**Records provided:**

++++++++++

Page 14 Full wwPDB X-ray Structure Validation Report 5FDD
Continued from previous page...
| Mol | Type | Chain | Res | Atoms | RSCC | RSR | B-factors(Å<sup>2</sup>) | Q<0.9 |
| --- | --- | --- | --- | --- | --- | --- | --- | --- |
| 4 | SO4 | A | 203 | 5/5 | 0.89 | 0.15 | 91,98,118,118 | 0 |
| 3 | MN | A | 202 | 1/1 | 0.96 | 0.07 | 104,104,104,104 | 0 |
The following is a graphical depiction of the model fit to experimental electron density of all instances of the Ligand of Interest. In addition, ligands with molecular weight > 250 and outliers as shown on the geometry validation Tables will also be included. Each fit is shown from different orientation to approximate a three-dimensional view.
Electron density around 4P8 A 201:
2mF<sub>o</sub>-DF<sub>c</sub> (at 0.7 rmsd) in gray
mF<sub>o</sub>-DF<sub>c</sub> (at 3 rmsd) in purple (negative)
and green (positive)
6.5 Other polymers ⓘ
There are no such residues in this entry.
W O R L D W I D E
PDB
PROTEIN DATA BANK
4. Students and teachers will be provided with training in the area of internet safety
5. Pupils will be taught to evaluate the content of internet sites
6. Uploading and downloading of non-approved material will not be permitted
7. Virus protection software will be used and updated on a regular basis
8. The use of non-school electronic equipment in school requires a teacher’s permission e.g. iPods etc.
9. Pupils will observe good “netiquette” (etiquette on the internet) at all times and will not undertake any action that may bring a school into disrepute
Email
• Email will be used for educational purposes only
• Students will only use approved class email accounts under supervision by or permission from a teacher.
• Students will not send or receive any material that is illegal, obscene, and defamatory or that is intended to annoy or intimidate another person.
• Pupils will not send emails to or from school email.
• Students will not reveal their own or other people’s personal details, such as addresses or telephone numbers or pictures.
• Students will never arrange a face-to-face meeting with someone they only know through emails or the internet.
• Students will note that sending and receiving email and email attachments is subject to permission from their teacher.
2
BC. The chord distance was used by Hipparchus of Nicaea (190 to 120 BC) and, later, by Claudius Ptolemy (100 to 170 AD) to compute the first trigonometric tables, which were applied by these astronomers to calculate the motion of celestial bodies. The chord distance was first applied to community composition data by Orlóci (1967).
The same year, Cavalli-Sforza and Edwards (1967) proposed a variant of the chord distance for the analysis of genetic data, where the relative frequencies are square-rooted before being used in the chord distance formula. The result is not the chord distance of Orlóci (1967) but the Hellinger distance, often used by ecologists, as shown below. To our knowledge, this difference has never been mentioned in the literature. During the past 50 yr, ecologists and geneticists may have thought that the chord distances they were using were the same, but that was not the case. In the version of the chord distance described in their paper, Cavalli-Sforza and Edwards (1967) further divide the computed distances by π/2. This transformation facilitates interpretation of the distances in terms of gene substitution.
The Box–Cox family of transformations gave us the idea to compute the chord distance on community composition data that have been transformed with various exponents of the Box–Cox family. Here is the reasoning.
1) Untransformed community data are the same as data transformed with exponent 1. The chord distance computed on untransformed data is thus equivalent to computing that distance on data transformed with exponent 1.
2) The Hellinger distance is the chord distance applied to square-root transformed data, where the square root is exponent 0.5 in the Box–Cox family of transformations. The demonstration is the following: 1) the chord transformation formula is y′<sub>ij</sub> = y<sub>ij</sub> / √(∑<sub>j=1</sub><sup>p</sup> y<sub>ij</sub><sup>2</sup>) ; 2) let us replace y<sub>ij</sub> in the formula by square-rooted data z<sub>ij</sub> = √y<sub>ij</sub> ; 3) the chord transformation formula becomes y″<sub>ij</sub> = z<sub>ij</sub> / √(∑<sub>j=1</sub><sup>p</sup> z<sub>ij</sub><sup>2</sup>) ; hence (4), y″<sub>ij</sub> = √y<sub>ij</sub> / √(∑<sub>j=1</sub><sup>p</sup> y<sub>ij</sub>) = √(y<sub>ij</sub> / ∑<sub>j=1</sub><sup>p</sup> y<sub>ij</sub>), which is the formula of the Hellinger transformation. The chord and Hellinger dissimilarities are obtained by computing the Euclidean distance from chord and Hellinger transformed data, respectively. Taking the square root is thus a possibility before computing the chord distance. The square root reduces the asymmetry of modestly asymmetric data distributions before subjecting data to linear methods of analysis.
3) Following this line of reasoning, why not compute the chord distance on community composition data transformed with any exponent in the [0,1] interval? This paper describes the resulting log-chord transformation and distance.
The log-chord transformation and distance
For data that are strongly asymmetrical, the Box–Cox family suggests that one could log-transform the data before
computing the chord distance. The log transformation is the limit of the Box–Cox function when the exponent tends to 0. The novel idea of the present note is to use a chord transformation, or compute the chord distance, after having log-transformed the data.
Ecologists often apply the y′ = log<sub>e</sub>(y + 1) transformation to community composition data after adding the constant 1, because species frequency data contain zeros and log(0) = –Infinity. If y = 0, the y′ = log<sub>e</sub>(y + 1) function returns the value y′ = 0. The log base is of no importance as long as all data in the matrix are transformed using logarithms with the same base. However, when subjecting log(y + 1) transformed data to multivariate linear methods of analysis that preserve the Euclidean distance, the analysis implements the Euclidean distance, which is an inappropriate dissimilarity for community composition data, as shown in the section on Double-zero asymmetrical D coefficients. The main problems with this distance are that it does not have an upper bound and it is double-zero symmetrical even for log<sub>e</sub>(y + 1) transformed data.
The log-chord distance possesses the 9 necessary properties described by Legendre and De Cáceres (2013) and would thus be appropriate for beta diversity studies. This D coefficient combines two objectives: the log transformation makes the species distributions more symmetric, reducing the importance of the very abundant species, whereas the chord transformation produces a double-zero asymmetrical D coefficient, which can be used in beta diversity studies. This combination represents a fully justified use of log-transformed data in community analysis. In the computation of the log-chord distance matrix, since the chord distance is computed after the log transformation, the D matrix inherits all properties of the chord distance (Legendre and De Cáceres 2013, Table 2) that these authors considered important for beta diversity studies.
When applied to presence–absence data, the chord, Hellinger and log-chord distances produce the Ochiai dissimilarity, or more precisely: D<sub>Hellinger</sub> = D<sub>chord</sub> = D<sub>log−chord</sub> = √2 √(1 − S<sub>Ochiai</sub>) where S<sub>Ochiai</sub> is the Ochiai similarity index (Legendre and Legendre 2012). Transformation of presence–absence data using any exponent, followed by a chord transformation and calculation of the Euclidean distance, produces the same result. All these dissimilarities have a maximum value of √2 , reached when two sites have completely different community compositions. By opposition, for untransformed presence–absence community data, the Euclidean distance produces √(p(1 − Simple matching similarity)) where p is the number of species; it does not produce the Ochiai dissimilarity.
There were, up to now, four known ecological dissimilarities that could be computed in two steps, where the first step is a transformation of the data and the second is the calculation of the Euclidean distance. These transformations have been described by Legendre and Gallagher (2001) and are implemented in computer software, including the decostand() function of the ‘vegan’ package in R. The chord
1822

++++++++++

**Activity:** Pull out every line above that holds the word "material".

**Response box:**
6. Uploading and downloading of non-approved material will not be permitted
• Students will not send or receive any material that is illegal, obscene, and defamatory or that is intended to annoy or intimidate another person.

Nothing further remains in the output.